Oscar ödüllü “Slumdog Millionaire” (Milyoner) filminde de anlatılan “Dharavi”, toplam nüfusu 1 milyonu bulan 50 mahalleden oluşuyor. Kanalizasyon sistemi yok ve yaşam, teneke evlerde sürüyor. Ancak filmdeki sefalet tasviri, burada yaşayanların pek hoşuna gitmemiş…
Haksız sayılmazlar! Çünkü Dharavi’de, Hindistan’ın her yerinde olduğu gibi kabuğu aralayınca başka gerçekler çıkabiliyor:
Devasa gecekondu mahalleleri, Mumbai ekonomisine yılda 500 milyon ila 1 milyar dolar arasında katkıda bulunuyor. Dharavi, çöp geri dönüştürme, tekstil, deri kurutma, sabun sektörü ile dantel işçiliğinin de merkezi.
“Gerçek Hindistan”ı görmek isteyenler için Dharavi’ye turistik gezi”ler de düzenleniyor.
Dharavi halkı, aslen Mumbai’nin balıkçılarıymış. Yani birkaç yüz yıldır burada yaşayanlar var. Zannetmeyin ki fukaralık sadece Dharavi’yle kısıtlı. Hayır, şehrin en merkezi yerinde bile akşam 22’den sonra kartonu sokağa serip, battaniyeye sarınıp uyuyan aileler rastlayabilirsiniz. Sadece erkekler değil, bebeğiyle sokakta uyuyan çok kadın gördüm.
1920 yılında tamamlanan Hindistan Kapısı (Gateway of India), İngiliz Raj döneminin çarpıcı bir sembolü.
Mumbai’de Gandhi Müzesi’nden başka görülecek, gezilecek yerler şöyle:
1- HİNDİSTAN KAPISI: Mumbai’nin en bilinen anıtı Hindistan Kapısı (Gateway of India). Kral 5. George ve Kraliçe Mary’nin ziyaretini onurlandırmak için 1920’de tamamlanan bu devasa kapı, İngiliz Raj döneminin çarpıcı bir sembolü.
2- EN BÜYÜK ÇAMAŞIRHANE: Dhobi Gat, insan gücüyle çalışan dünyanın en büyük çamaşırhanesi.

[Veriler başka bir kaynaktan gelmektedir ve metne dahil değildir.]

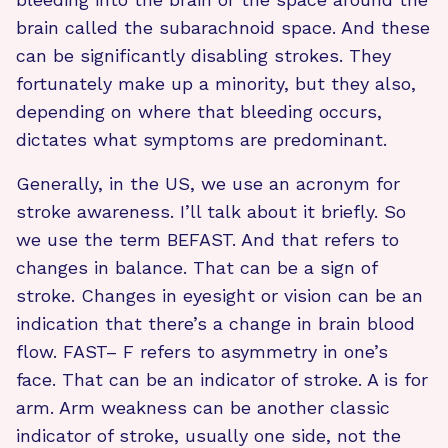
brain called the subarachnoid space. And these
can be significantly disabling strokes. They
fortunately make up a minority, but they also,
depending on where that bleeding occurs,
dictates what symptoms are predominant.
Generally, in the US, we use an acronym for
stroke awareness. I’ll talk about it briefly. So
we use the term BEFAST. And that refers to
changes in balance. That can be a sign of
stroke. Changes in eyesight or vision can be an
indication that there’s a change in brain blood
flow. FAST– F refers to asymmetry in one’s
face. That can be an indicator of stroke. A is for
arm. Arm weakness can be another classic
indicator of stroke, usually one side, not the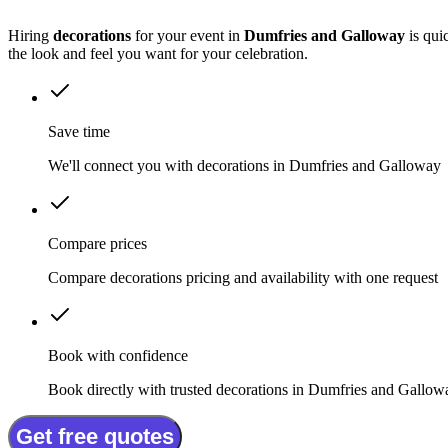
Hiring
decorations
for your event in
Dumfries and Galloway
is qui
the look and feel you want for your celebration.
Save time
We'll connect you with decorations in Dumfries and Galloway
Compare prices
Compare decorations pricing and availability with one request
Book with confidence
Book directly with trusted decorations in Dumfries and Gallow
Get free quotes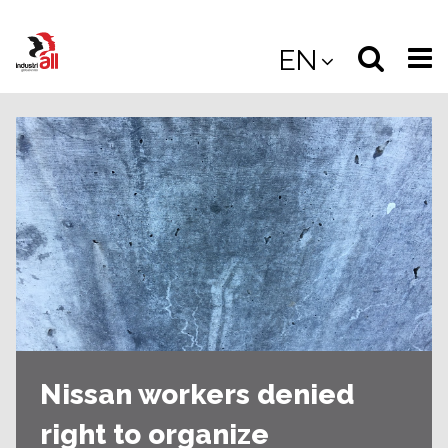
Jump
to
Select
Sea
EN
main
content
langua
the
(
(mobile
site
(mo
Nissan workers denied
right to organize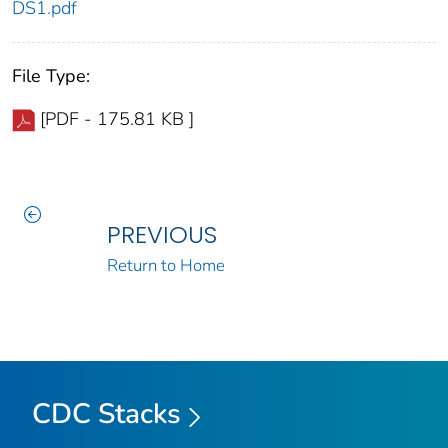
DS1.pdf
File Type:
[PDF - 175.81 KB ]
PREVIOUS
Return to Home
CDC Stacks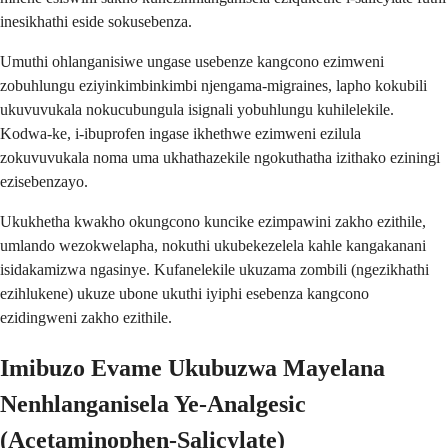
inesikhathi eside sokusebenza.
Umuthi ohlanganisiwe ungase usebenze kangcono ezimweni
zobuhlungu eziyinkimbinkimbi njengama-migraines, lapho kokubili
ukuvuvukala nokucubungula isignali yobuhlungu kuhilelekile.
Kodwa-ke, i-ibuprofen ingase ikhethwe ezimweni ezilula
zokuvuvukala noma uma ukhathazekile ngokuthatha izithako eziningi
ezisebenzayo.
Ukukhetha kwakho okungcono kuncike ezimpawini zakho ezithile,
umlando wezokwelapha, nokuthi ukubekezelela kahle kangakanani
isidakamizwa ngasinye. Kufanelekile ukuzama zombili (ngezikhathi
ezihlukene) ukuze ubone ukuthi iyiphi esebenza kangcono
ezidingweni zakho ezithile.
Imibuzo Evame Ukubuzwa Mayelana
Nenhlanganisela Ye-Analgesic
(Acetaminophen-Salicylate)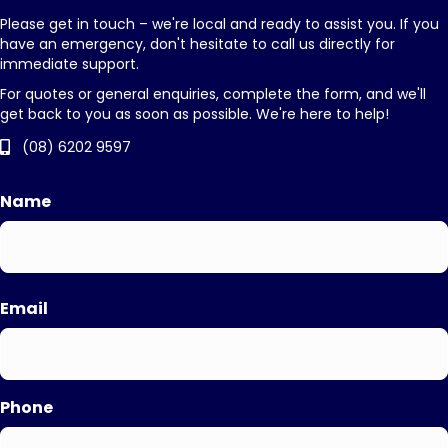
Please get in touch – we're local and ready to assist you. If you
have an emergency, don't hesitate to call us directly for
immediate support.
For quotes or general enquiries, complete the form, and we'll
get back to you as soon as possible. We're here to help!
(08) 6202 9597
Name
First
Email
Phone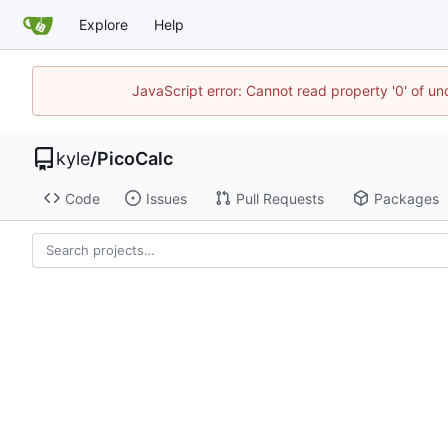
Explore
Help
JavaScript error: Cannot read property '0' of u
kyle
/
PicoCalc
Code
Issues
Pull Requests
Packages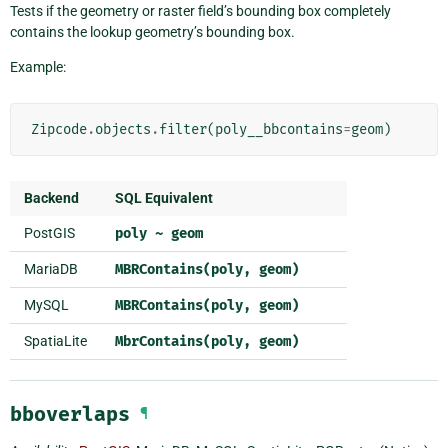
Tests if the geometry or raster field’s bounding box completely
contains the lookup geometry’s bounding box.
Example:
Zipcode
.
objects
.
filter
(
poly__bbcontains
=
geom
)
Backend
SQL Equivalent
PostGIS
poly
~
geom
MariaDB
MBRContains(poly,
geom)
MySQL
MBRContains(poly,
geom)
SpatiaLite
MbrContains(poly,
geom)
bboverlaps
¶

Mumbai’nin her yerinden gelen kirli çamaşırlar burada, elde yıkanır.
3- SANATIN KALBİ: Kala Ghoda bölgesi, önemli müze ve sanat galerilerinin merkezi. Galler Prensi Müzesi’ndeki eserler, kesinlikle görmeye değer.
4- HACI ALİ CAMİİ: 1431’de Hacı Ali Şah Bukhari’nin yaptırdığı cami, aynı zamanda mezarı. Cami okyanusun ortasında! Kuvvetli gel-git nedeniyle ancak günün belli zamanında, daracık bir yoldan gidilebiliyor. Kadınlar caminin içine giremiyor.
5- BOLLYWOOD: Hint sineması değil, Hintçe konuşulan film endüstrisinin adı Bollywood. Günde 18 milyon Hintli sinemaya gidiyor. Altyazısız da olsa Eros Cinema gibi klasik bir sinemada Bollywood filmi seyredilir!
6- TAJ MAHAL PALACE: Taj Mahal’in aslıyla karıştırılmasın, bu beş yıldızlı bir otel. Efsaneye gore Jamsedji Tata, bir İngiliz oteline “Kabul edilmeyince hırs yapıp bu kale gibi şatafatlı oteli yaptırmış.
Otel, 2008’deki bombalarda hedef olan anıtlardan biriydi.
Dünyanın en kalabalık metropollerinden (2005 nüfus sayımına göre 21 milyon) Mumbai için Bollywood’un da merkez üssü denilebilir.